Cathy from Chicago Posted February 27, 2002 Posted February 27, 2002 MP had five-year cliff vesting, with forfeitures used to reduce contribution. MP merged into PS this year. PS plan has forfeitures reallocated on same basis as 401(a). In 2002 there will be forfeitures due to terminations of many non-vested employees. In order for the forfeitures to be used to reduce, does the PS plan have to be amended due to the merger? Has this situation come up with anyone else yet? Please advise. Thanks.
Mike Preston Posted February 28, 2002 Posted February 28, 2002 To the extent that unallocated forfeitures existed in the MP prior to the date that the MP was merged into the PS, those monies are allocated under the terms of the PS plan, as the continuing plan post-merger. I think the IRS was asked this question at the ASPA conference in October.
Cathy from Chicago Posted February 28, 2002 Author Posted February 28, 2002 Thanks, Michael, for your response.

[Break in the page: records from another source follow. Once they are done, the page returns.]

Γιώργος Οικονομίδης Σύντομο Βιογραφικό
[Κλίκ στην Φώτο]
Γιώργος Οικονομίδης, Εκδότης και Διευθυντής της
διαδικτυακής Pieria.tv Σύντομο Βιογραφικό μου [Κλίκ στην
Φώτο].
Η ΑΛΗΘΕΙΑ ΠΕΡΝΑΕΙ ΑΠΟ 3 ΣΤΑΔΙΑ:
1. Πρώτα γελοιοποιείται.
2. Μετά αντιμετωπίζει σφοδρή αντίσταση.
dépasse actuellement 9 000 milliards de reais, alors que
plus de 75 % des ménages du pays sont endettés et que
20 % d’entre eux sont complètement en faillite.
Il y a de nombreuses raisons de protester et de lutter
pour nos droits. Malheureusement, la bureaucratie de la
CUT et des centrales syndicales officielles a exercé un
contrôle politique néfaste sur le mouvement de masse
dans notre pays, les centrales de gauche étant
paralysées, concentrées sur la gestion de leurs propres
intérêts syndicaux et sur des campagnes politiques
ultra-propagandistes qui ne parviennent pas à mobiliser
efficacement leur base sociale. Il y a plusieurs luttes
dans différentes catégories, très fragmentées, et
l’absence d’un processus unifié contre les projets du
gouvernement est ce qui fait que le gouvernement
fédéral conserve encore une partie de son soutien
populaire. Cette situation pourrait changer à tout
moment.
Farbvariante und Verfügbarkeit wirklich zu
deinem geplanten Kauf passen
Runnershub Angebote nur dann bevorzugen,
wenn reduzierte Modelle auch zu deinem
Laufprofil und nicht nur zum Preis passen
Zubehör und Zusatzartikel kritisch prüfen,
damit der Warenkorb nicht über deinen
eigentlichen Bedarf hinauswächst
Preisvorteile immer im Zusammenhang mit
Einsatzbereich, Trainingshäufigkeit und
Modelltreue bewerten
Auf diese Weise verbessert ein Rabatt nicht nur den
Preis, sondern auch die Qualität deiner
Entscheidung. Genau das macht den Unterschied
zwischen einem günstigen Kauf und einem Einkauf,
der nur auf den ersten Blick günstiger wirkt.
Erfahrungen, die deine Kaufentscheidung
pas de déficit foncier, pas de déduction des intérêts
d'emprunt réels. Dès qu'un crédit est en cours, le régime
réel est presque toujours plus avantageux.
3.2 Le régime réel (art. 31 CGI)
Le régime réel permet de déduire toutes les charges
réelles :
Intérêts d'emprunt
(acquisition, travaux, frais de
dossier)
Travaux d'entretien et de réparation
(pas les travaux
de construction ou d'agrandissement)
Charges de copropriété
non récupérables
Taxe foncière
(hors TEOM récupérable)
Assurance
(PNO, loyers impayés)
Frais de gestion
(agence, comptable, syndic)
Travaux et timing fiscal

Based on it, it appears then that the forfeitures that will occur this Plan Year (2002) will be reallocated at the end of the Plan Year unless we amend the PS plan from having forfeitures reallocated to reducing the contribution, right?
Mike Preston Posted February 28, 2002 Posted February 28, 2002 Sounds right. However, unless the PS plan has a specific formula, there is effectively no difference between the two.